- TASK DETAILS -
The lines below, from the one containing "fx_px: 2441" through the one containing "focal_mm: 7.9", should be set down exactly, with no pictures and nothing else.

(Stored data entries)
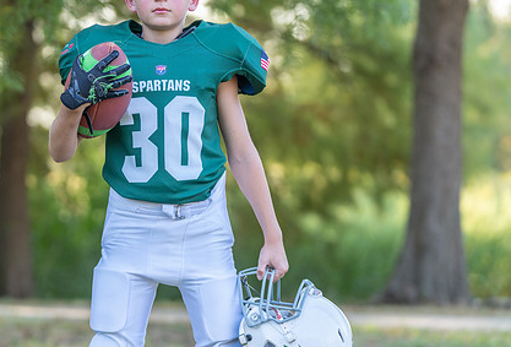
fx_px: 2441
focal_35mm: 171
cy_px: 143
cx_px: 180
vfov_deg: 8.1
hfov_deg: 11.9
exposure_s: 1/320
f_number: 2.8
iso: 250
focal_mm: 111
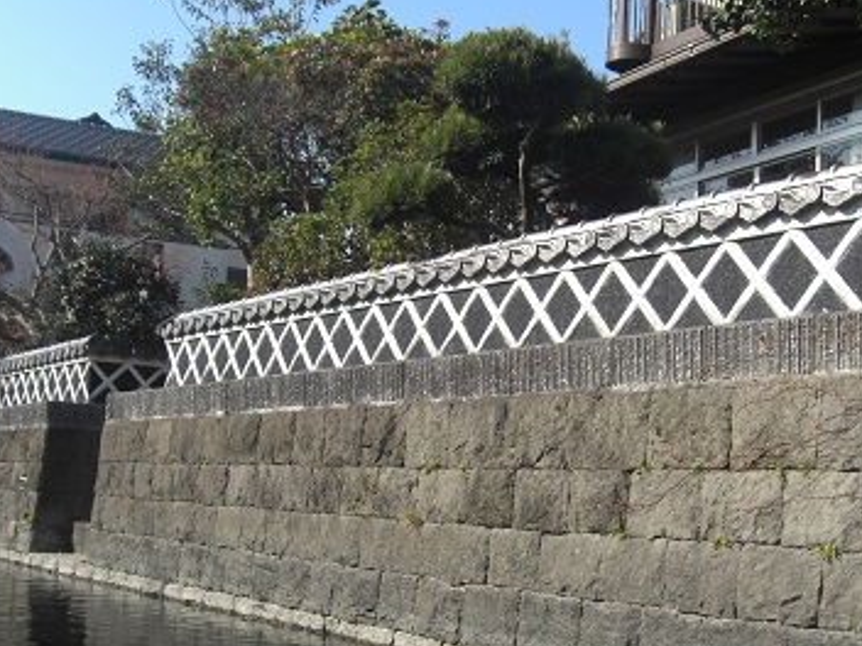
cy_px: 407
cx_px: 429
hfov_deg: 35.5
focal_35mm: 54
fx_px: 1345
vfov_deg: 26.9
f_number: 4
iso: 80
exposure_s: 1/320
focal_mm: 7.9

==

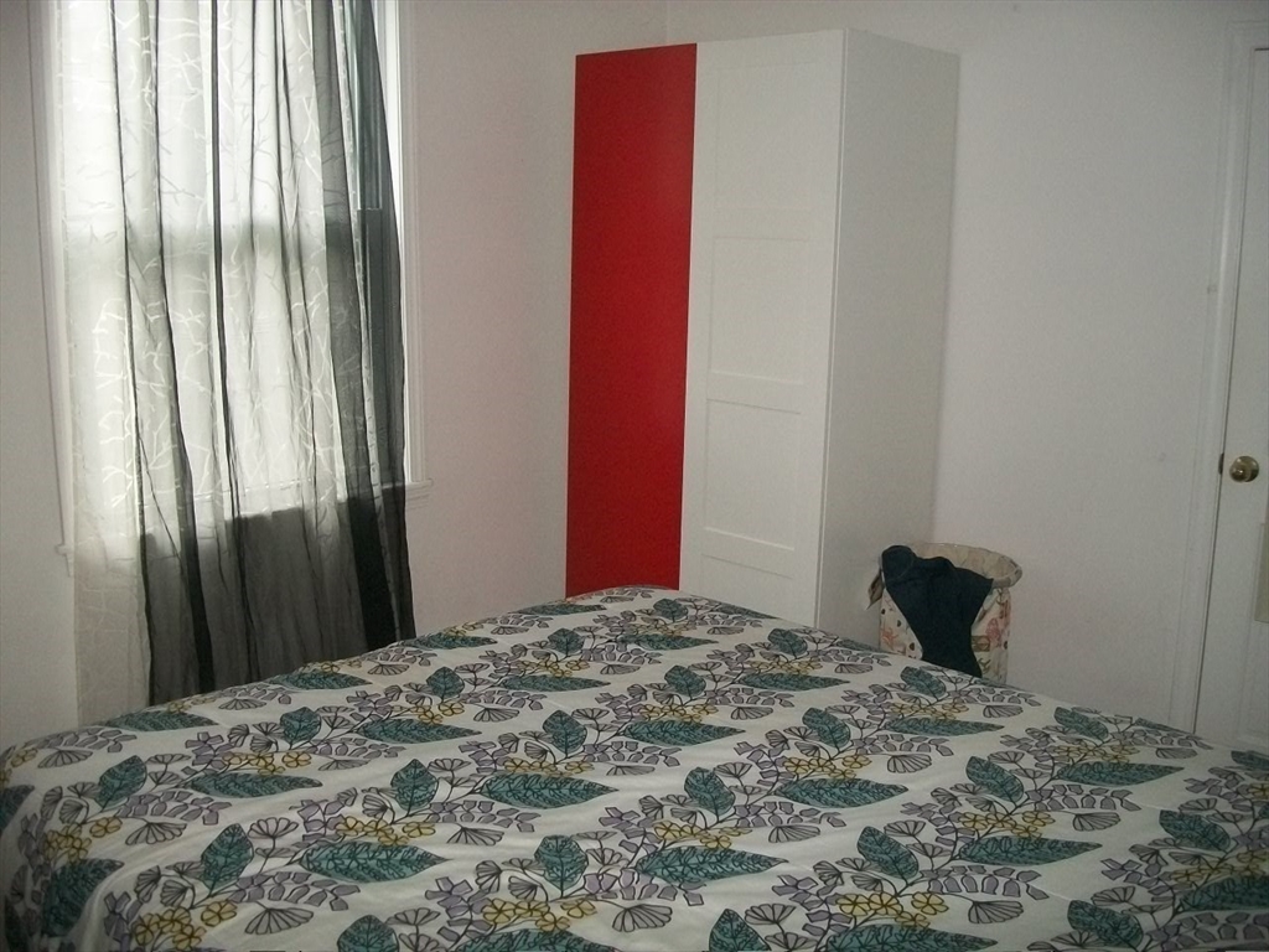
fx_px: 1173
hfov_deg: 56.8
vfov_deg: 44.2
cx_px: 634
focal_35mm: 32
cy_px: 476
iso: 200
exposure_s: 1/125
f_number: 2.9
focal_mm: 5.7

- TASK OUTPUT -
fx_px: 2441
focal_35mm: 171
cy_px: 143
cx_px: 180
vfov_deg: 8.1
hfov_deg: 11.9
exposure_s: 1/320
f_number: 2.8
iso: 250
focal_mm: 111
cy_px: 407
cx_px: 429
hfov_deg: 35.5
focal_35mm: 54
fx_px: 1345
vfov_deg: 26.9
f_number: 4
iso: 80
exposure_s: 1/320
focal_mm: 7.9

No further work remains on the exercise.